◆ WHAT YOU SHOULD DO
Please repeat the lines below, from the line with "family: Dactyloidae" to the line with "genus: Senecio", including both of those lines.

◆ Records taken from a collection
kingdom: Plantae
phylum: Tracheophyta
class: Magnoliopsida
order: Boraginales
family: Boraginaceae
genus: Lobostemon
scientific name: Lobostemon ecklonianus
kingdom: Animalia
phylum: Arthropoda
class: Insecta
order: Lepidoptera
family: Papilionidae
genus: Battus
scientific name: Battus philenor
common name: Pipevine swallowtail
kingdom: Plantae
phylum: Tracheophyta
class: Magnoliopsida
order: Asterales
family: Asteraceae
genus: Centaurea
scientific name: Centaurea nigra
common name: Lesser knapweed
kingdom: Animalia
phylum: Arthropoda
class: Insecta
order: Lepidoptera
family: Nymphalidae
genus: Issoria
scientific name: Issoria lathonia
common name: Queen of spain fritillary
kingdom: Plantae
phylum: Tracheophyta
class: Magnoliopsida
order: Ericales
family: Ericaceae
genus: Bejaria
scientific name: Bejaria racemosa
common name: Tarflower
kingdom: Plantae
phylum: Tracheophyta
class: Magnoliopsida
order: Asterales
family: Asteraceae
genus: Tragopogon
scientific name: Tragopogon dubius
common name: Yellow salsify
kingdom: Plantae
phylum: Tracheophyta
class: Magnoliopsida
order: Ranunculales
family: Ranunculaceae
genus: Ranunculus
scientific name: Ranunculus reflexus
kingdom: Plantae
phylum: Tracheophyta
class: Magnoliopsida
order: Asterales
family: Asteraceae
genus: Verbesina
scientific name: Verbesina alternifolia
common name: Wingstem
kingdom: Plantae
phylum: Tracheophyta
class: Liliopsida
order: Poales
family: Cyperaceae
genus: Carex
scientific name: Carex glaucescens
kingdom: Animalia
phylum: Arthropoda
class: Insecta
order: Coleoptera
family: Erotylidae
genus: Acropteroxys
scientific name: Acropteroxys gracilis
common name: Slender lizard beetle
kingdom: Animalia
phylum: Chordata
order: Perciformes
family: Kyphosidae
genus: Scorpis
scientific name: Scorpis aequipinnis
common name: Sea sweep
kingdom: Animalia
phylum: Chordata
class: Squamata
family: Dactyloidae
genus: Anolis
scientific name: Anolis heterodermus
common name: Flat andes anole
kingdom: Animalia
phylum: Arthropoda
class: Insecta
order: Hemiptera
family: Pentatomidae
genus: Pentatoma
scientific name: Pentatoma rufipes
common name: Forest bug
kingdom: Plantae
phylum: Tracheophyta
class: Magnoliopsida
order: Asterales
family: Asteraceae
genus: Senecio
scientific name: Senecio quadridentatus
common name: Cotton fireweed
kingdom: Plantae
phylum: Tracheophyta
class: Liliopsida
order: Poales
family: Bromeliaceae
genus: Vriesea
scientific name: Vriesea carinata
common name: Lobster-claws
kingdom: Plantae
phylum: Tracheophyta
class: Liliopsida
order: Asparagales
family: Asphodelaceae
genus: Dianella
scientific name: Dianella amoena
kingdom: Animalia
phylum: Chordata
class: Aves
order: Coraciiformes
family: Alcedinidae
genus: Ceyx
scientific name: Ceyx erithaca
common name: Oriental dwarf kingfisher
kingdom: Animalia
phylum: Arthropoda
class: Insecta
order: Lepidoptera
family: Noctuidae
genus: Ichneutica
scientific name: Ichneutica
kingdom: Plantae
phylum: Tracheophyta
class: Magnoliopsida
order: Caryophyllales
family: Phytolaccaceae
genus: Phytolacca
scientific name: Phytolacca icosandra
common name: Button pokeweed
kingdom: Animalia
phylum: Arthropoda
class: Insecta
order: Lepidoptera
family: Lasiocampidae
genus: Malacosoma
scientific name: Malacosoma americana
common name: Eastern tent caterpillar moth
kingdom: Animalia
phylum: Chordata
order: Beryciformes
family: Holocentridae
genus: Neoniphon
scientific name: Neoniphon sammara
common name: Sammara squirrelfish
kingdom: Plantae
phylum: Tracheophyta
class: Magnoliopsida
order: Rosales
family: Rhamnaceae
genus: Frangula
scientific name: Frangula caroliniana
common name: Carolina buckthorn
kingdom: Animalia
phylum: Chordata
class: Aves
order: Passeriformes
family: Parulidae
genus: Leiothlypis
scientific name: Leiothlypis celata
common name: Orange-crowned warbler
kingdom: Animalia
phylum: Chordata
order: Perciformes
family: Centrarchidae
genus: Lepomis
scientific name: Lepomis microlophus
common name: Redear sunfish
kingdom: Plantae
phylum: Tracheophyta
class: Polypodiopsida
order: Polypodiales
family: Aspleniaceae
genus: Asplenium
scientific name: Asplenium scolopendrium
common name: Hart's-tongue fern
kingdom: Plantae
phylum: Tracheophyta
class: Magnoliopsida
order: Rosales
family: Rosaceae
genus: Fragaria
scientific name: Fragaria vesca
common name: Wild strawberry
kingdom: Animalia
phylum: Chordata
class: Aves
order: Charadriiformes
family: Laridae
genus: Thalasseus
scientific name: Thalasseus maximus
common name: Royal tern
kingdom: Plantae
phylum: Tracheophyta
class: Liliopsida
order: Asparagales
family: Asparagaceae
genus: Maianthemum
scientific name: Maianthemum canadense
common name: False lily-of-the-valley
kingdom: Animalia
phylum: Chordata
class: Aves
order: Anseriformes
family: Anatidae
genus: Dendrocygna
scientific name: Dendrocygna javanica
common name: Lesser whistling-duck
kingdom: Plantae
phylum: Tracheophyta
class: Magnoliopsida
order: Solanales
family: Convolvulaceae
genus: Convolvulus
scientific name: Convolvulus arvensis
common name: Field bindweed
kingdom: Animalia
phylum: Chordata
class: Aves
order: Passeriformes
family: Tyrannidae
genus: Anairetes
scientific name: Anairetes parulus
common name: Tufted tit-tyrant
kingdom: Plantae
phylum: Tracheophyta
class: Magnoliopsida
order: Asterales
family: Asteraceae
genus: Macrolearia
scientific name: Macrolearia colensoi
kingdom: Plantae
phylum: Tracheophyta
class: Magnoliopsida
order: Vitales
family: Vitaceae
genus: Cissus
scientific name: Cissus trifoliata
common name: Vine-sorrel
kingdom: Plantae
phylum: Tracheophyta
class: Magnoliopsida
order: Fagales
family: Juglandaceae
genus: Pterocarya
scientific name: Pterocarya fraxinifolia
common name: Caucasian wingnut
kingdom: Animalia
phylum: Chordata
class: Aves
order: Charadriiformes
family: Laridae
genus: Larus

◆ RESPONSE TO THIS TASK
family: Dactyloidae
genus: Anolis
scientific name: Anolis heterodermus
common name: Flat andes anole
kingdom: Animalia
phylum: Arthropoda
class: Insecta
order: Hemiptera
family: Pentatomidae
genus: Pentatoma
scientific name: Pentatoma rufipes
common name: Forest bug
kingdom: Plantae
phylum: Tracheophyta
class: Magnoliopsida
order: Asterales
family: Asteraceae
genus: Senecio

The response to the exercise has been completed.